Odonata - Libellules
- Caloptérix vierge - photo Gilles Bentz LPO
- Agrion porte-coupe - photo Nicolas Macaire LPO
- Sympetrum fonscolombi - photo Christian Aussaguel
Insectes prédateurs avec de grands yeux, de petites antennes en forme de poils et un corps relativement long. Les ailes rigides bruissent souvent en vol. Elles possèdent un dense réseau de nervures longitudinales et transverses, et elles ont le plus souvent une tache à l'extrémité des ailes : le ptérostigma. Le vol est souvent très rapide et étonnamment agile. Les ailes antérieures et postérieures ne sont pas couplées et peuvent battre indépendamment ce qui fait que les libellules peuvent voltiger dans toutes les directions, même en arrière, ce qui avec leur vue très étendue les rend souvent très difficile à attraper. L'appareil reproducteur mâle des Odonates est l'une des particularités les plus étonnantes dans le règne animal puisqu'il est situé très en avant sur l'abdomen - face ventrale des deuxième et troisième segments abdominaux -, qu'ils ne possède aucune liaison anatomique interne avec les testicules et que le pore génital se trouve entre les huitième et neuvième segments. Les libellules se nourrissent d'autres insectes, qu'elle attrapent au vol et maintiennent entre leurs pattes épineuses, formant une sorte de corbeille. Certaines petites espèces chassent dans la végétation en faisant s'envoler leurs proies.

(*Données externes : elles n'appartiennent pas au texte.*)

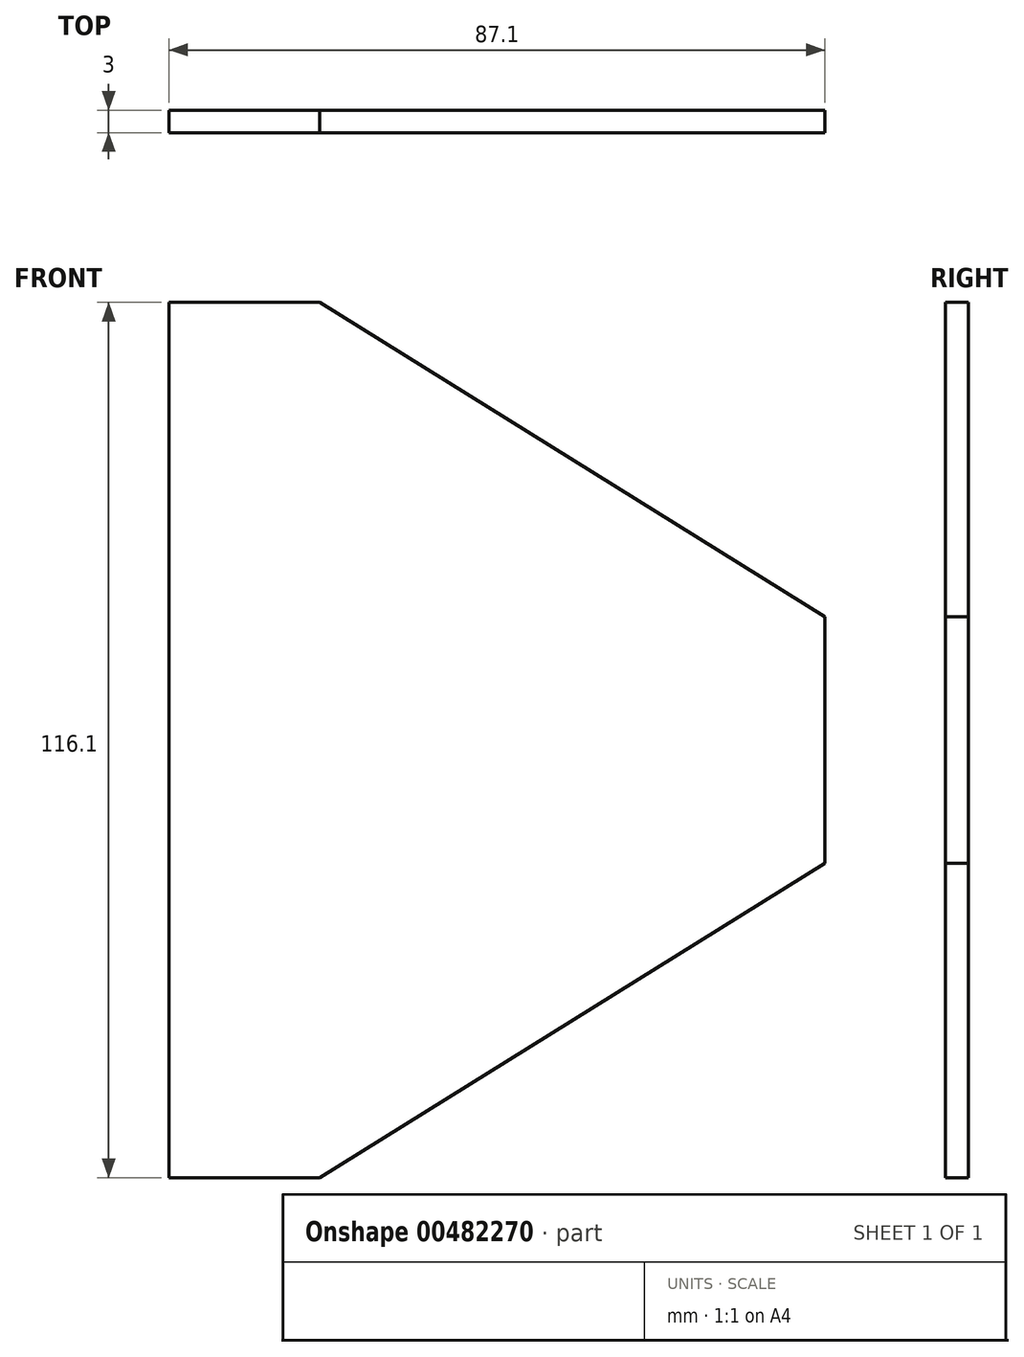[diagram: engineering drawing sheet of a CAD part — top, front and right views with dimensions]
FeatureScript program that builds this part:
annotation { "Feature Type Name" : "Feature", "Feature Type Description" : "" }
export const myFeature = defineFeature(function(context is Context, id is Id, definition is map)
    precondition{}
    {
        {
            var Q0;
            Q0=qCreatedBy(makeId("Front.planeOp"),FACE);
            var sketch = newSketch(context, id + "F0", { "sketchPlane" : qUnion([Q0])});
            skLineSegment(sketch, "E0", {"start": v(-67.1, 58.05) * mm, "end": v(-67.1, 0) * mm, "construction": true});
            skLineSegment(sketch, "E1", {"start": v(-67.1, 0) * mm, "end": v(-67.1, -58.05) * mm, "construction": true});
            skLineSegment(sketch, "E2", {"start": v(-67.1, -58.05) * mm, "end": v(0, -16.33) * mm});
            skLineSegment(sketch, "E3", {"start": v(0, -16.33) * mm, "end": v(0, 0) * mm});
            skLineSegment(sketch, "E4", {"start": v(0, 0) * mm, "end": v(0, 16.33) * mm});
            skLineSegment(sketch, "E5", {"start": v(0, 16.33) * mm, "end": v(-67.1, 58.05) * mm});
            skLineSegment(sketch, "E6", {"start": v(-67.1, 58.05) * mm, "end": v(-87.1, 58.05) * mm});
            skLineSegment(sketch, "E7", {"start": v(-87.1, 58.05) * mm, "end": v(-87.1, -58.05) * mm});
            skLineSegment(sketch, "E8", {"start": v(-87.1, -58.05) * mm, "end": v(-67.1, -58.05) * mm});
            skSolve(sketch);
        }
        {
            var Q0;
            Q0=makeQuery(id+"F0.imprint","IMPRINT",FACE,{"disambiguationData":[TD([[makeQuery(id+"F0.imprint","IMPRINT",EDGE,{"derivedFrom":sQuery(id+"F0.wireOp",EDGE,"E2")}),1.0]])]});
            extrude(context, id + "F1", {"entities" : qUnion([Q0]), "depth" : 3 * mm});
        }
    });
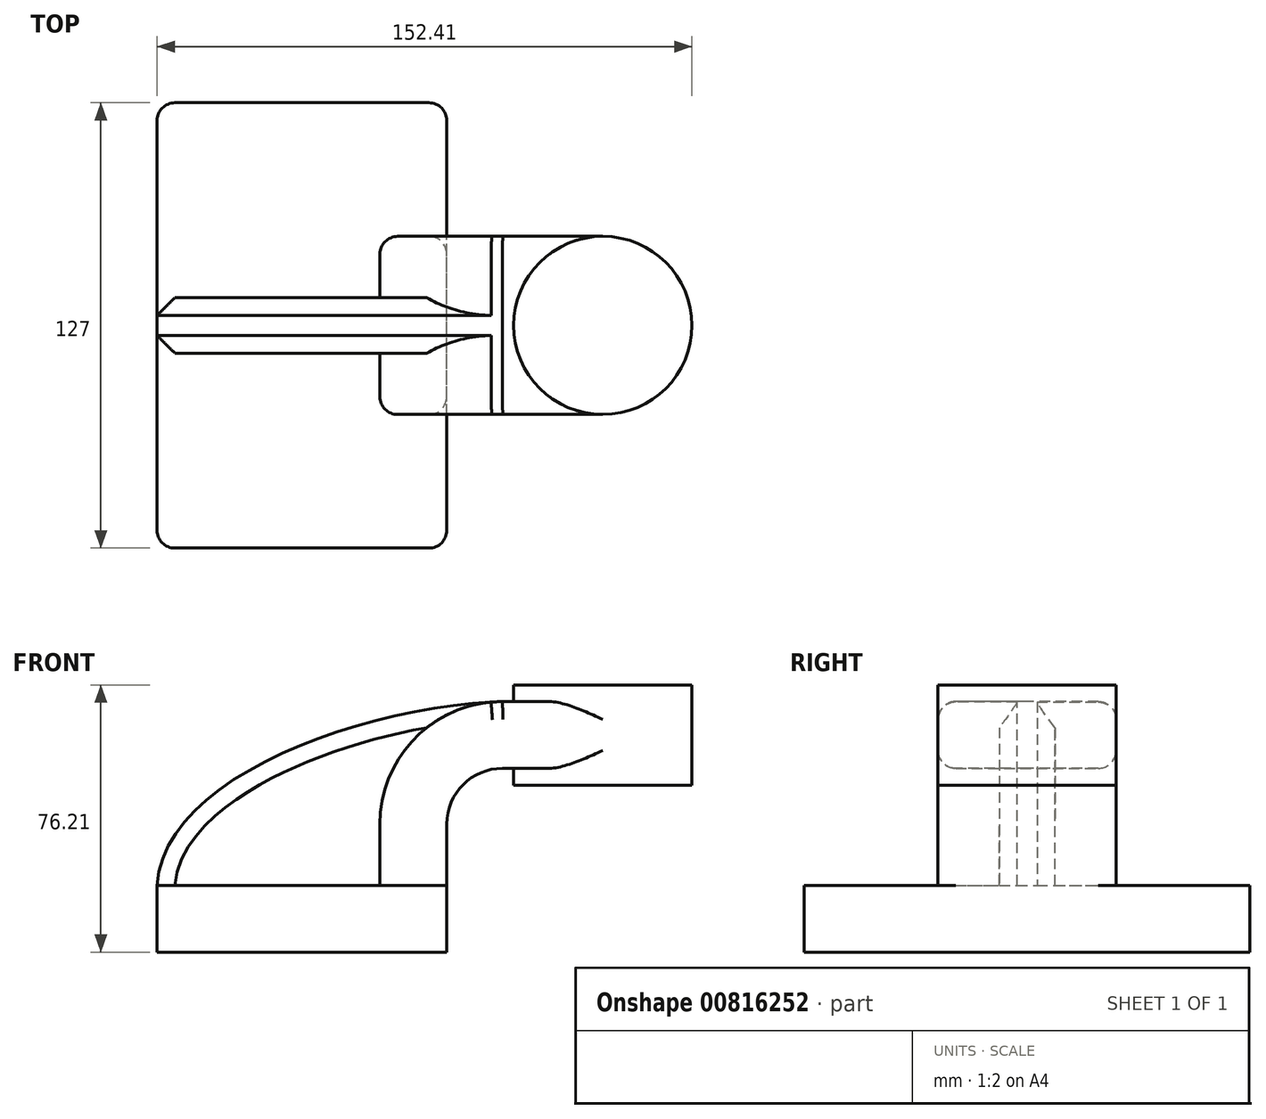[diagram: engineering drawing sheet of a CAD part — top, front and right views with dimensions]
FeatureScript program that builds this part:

Il y a environ 6000 espècesconnues, principalement sous les Tropiques. En Europe vivent plus d'une centaine d'espèces divisées en deux sous-ordres : les Zygoptères et les Anisoptères.
Sommaire
Historique
Les libellules appartiennent à un groupe d’insectes très anciens. Des fossiles préhistoriques datés de 300 millions d’années ont été retrouvés notamment à Commentry, dans l’Allier. Cet ancêtre portait le nom de Meganeura monyi et vivait au Carbonifère : cette libellule était de taille gigantesque puisque son envergure atteignait 70 cm ! De nos jours, avec 10 cm d’envergure, l’Anax empereur est l’une des plus grandes libellules de France.
Zygoptères - Anisoptères
- Les Zygoptères regroupent les Demoiselles, insectes délicats au corps fin et au vol souvent faible. La tête est très transverse et les yeux, bien séparés, sont rejetés de chaque côté. Les ailes antérieures et postérieures sont à peu près semblables (Zygoptères= ailes égales) et, chez la plupart des espèces, sont maintenues verticalement au-dessus du corps au repos.
- Les Anisoptères sont des insectes plus grands, plus massifs et que l'on nomme souvent Libellules pour les distinguer des demoiselles. Les ailes postérieurs sont plus larges que les antérieures (Anisoptères=ailes inégales) et, au repos, elles sont maintenues étalées de chaque côté du corps. La tête est généralement plus globuleuse et les yeux, souvent très grands, se rejoignent fréquemment sur le dessus de la tête. Les imagos chassent au vol de deux façons différentes; soit à l'affût à partir d'un perchoir : la libellule attendant qu'une proie passe à sa portée pour se précipiter dessus, elle rejoint ensuite son perchoir pour la dévorer ; soit à la poursuite, comme les Aeshnes qui ne se posent presque jamais. Les espèces européennes sont essentiellement héliophiles, bien que certaines puissent voler au crépuscule surtout si les proies sont abondantes.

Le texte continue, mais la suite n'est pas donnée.